Его и шлюпку разделяли каких-нибудь пятнадцать-двадцать метров, так что он был услышан и понят.
– Столкнулись, – громко подтвердил бородач с биноклем. – Точнее говоря, это она налетела на нас ночью. До рассвета пробоину латали, мать ее, русалку, в хвост и гриву. – Бородач насторожился. – А что, вы с «Летучей»?
– Мимо проплывали, – пискнула Лиззи.
Гребцы дружно заржали, цепляясь веслами. Шлюпку понесло в сторону.
– Где она? – надсаживал глотку Бондарь. – В какую сторону поплыла?
– А ну, не отвлекаться, дон-жуиры хреновы, – прикрикнул бородач на матросов. Потом ответил на вопрос: – Яхта пошла курсом зеро-зеро-хрен– догонишь.
– Это как? – изумилась взмывшая на гребень волны Лиззи.
– На дно, значит, – охотно пояснил бородач. Шлюпка опять завиляла, словно на веслах сидели неопытные новички, а не здоровенные матросы. Когда она выровнялась, до нее было рукой подать, но Бондарь не мог ждать, пока его вытащат из воды.

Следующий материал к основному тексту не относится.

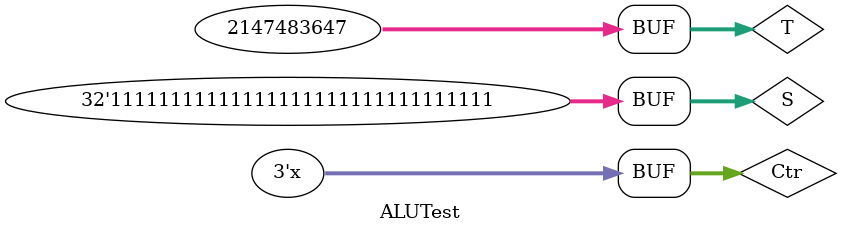
<source format=v>
`timescale 1ns / 1ps


module ALUTest;

	// Inputs
	reg [31:0] S;
	reg [31:0] T;
	reg [2:0] Ctr;

	// Outputs
	wire [31:0] Result;

	// Instantiate the Unit Under Test (UUT)
	ALU uut (
		.S(S), 
		.T(T), 
		.Result(Result), 
		.Ctr(Ctr)
	);
	
	always begin
		#5
		Ctr = Ctr + 1'b1;
	end

	initial begin
		// Initialize Inputs
		S = 32'hffffffff;
		T = 32'h7fffffff;
		Ctr = 3'b001;

		// Wait 100 ns for global reset to finish
		#100;
        
		// Add stimulus here

	end
      
endmodule


</source>
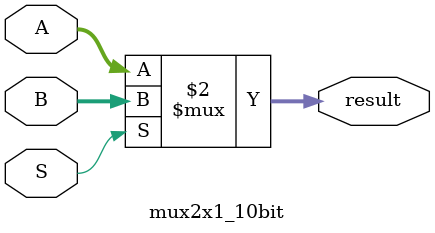
<source format=v>
module mux2x1_10bit(
	input [9:0] A, B,
   input S,
   output [9:0] result);
	
   assign result = (S == 1'b0) ? A : B;
	
endmodule

</source>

– Координаты известны? – спросил он с надеждой.
– До десятой доли секунды, – заверил Бондаря бородач. – Мне эту ночь не забыть нипочем, смертью пропитан воздух.
Развернувшаяся боком шлюпка унеслась вверх. Провалившемуся в ложбину Бондарю подумалось, что гребцы поступают неосмотрительно, собравшись вместе у левого борта. Шлюпка опасно накренилась, но тут бородач заматерился так витиевато, что матросы мигом попадали на лавки. Бондарь облегченно перевел дух.
– Теперь я спокоен, – шепнул он американке, когда их обоих подбросило к низкому небу. – Зная координаты, ничего не стоит добраться до затонувшей яхты. Как только попаду на корабль, сразу свяжусь с Москвой. – Так что все в порядке, – улыбнулся он, обнаружив, что теперь шлюпка парит над их головами. – Все нормально, Лиза.